Friday, February 24, 2012
South America - part 7/17 - Iguazu and Misones province
2012/2/20-22. To Iguazu.
Bus Via Bariloche from San Martin to Buenos Aires' Retiro terminal (on Tutto Letto, A$776/pp), 20 hours, ~1500km. Then, we changed to bus Crucero Del Norte to Iguazu (on Cama A$567/pp), 18 hours, ~1000km (it runs almost every hour). The long bus ride was comfortable. Scenary along the highway isn't interesting enough.
Arrived at Puerto Iguazu ~9am. Checked into Hostel Park Iguazu1. Taking Dr. Hou's advice, we took a local bus to the city of Foz do IguaƧu in Brazil. At the border, it's optional to get off the bus and go through the customs. We didn't, and no one bothered to come up to the bus to check the papers. In the bus terminal there, we boarded a Brazilian local bus to the falls. They take Argentina Pesos, but with a very bad rate.
2/22 Iguazu from Brazil.
Iguazu Falls is absolutely stunning! I like the Brazilian side better, even though it's smaller. This walkway in the photo (to the Devil's Throat) is an absolute must. Even with our ponchos, we still got drenched, so were the cameras. But the thunder of the water and its spray is fun. The feeling of water falling all around you is unforgetable. UNESCO listed. Entry 41.1 Real, including the park bus which has a few stops.
Along the walks in the park, I saw my first Coatis. They come to people and garbage cans for leftovers. Very cute. Quite common here. Also saw many butterflies. There're walks into the rain forest here. But my flippers were giving me trouble, so didn't walk much.
Once back to the Argentinian side, we walked to the 3 frontier monument (should have taken a taxi), in time for the sunset. Iguazu River and Parana River separate the 3 countris: Paraguay, Brazil, Argentina. Possible to see a little bit of Ciudad del Este of Paraguay in the distance.
2/23 Iguazu from Argentina.
A$100. A separate list at UNESCO. A tourist train is provided (included in the admission ticket). However, it was so crowded and require hour long waits. We walked back to the park entrance, despite of my aching feet (I had to get a new pair of shoes). Saw a funny bird there on our way out.

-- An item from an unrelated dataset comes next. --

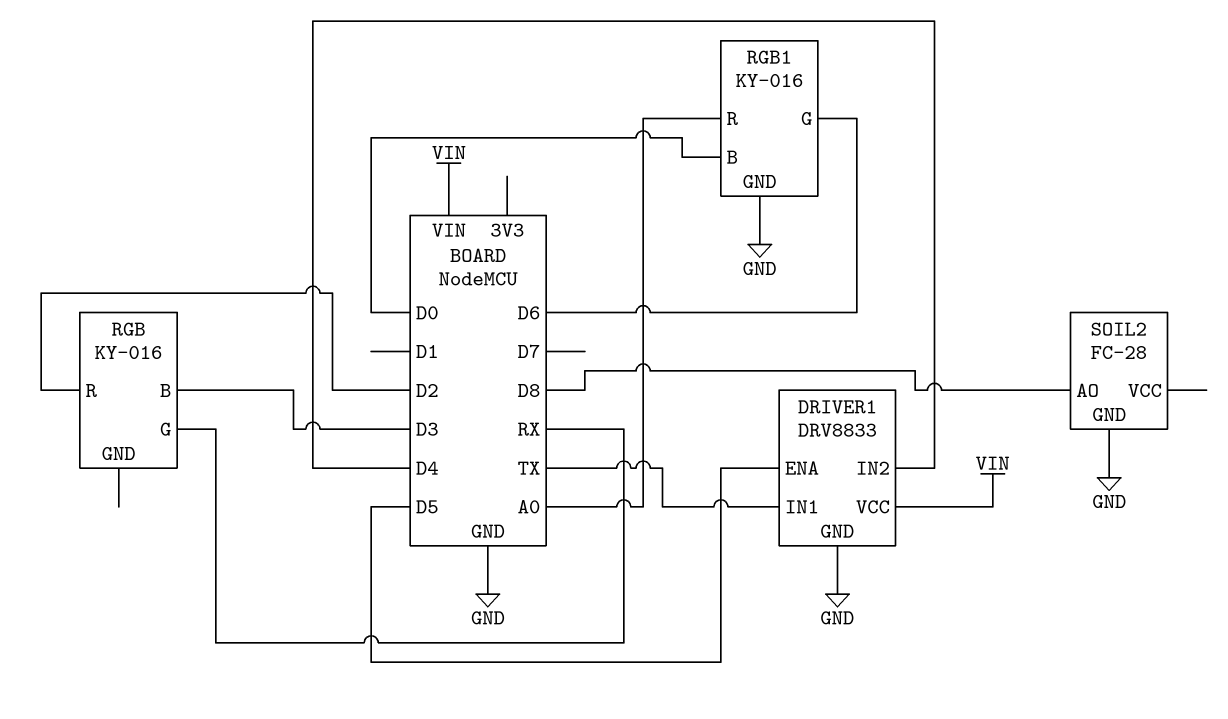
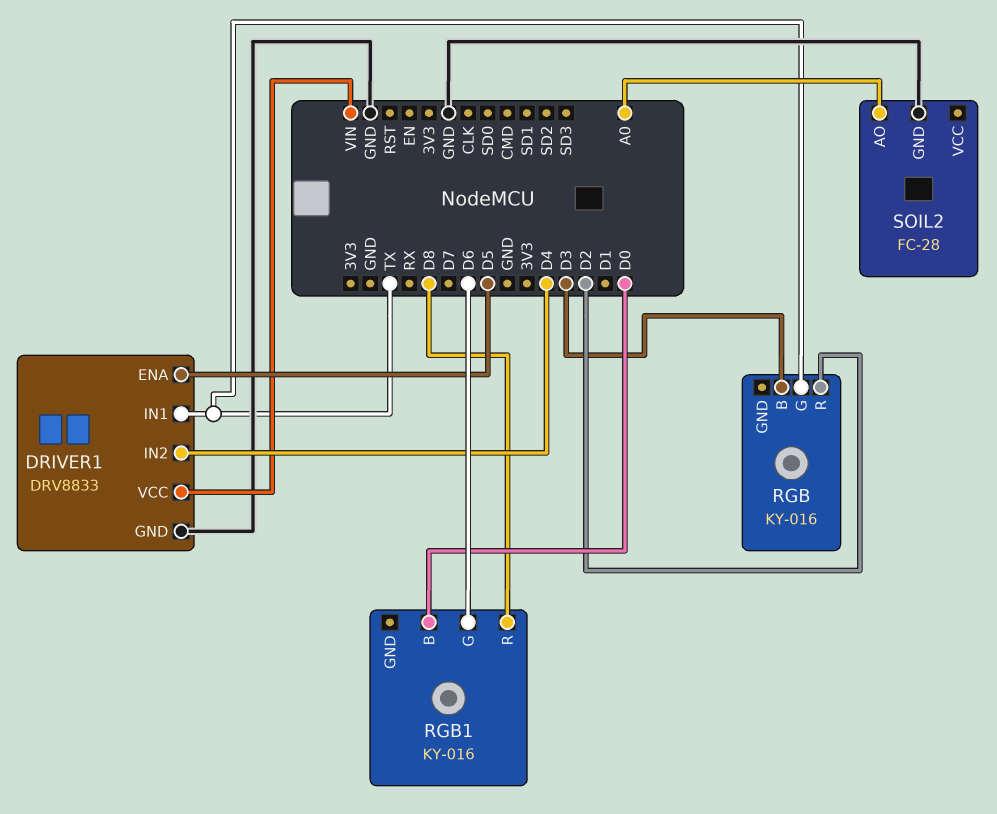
RGB pin G: RX -> TX
RGB1 pin GND: GND -> none
RGB1 pin R: A0 -> D8
SOIL2 pin AO: D8 -> A0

Argentinian side of Iguazu is much bigger. There are 3 trails going by endless falls, each involves hours of walk. The walk to Devil's Throat going across rivers where fishing birds and turtles hang out. Big carp too. You see the water tumbling down under your feet (see the moon-lit image to the right, copied from the park's official website), together with hundreds of others snapping photo in front of you, all squeezed in the narrow walkway. Too crowded here. Other walks are not as busy. There's a free boat ferries people to and from Isla San Martin, which we did. Long wait in both direction. At the same boat launch, you can also pay to get on speed boats into the falls for adrenalin and getting drenched. We didn't walk the higher circle. Already pretty tired.
I'd been feeling a bit sick even since our arrival, maybe due to dehydration. It was very hot and humid here. At least 30%deg;C every day.
2/24 St Ignacio de Mini
We took a morning bus (over 10 a day) to San Ignacio. It's a small bus, making ~10 stops in ~5 hours for the 240km. There're slower buses, and faster ones which skip San Ignacio altogether. But all onward bus to Buenos Aires leave in the evening, so we had to wait in the station for a long time.
The Jesuit ruin of San Ignacio Mission is not a far walk from the small bus station. However, it was very hot. Not nearly as crowded as in Iguazu. Audio panels in a few places describing life of 300 years ago in 4 different languages and pictures and drawings. A$50 entrance fee also entitles you to 2 other Jesuit ruins (Santa Ana ~1660 and Loreto ~1632), which we didn't go. There were ~30 organized Jesuit Guarani settlements as early as 1609 in the center of Cuenca del Plata: here in Misiones, and in the neighboring Paraguay and Brazil. Harassed by the Portuguese slave hunters, abandoned after the expulsion of Jesuit Spanish territories signed by King Carlos III in 1767, later destroyed by Paraguayan invasions between 1816 and 1819, only broken walls survived, evoking the former grandeur.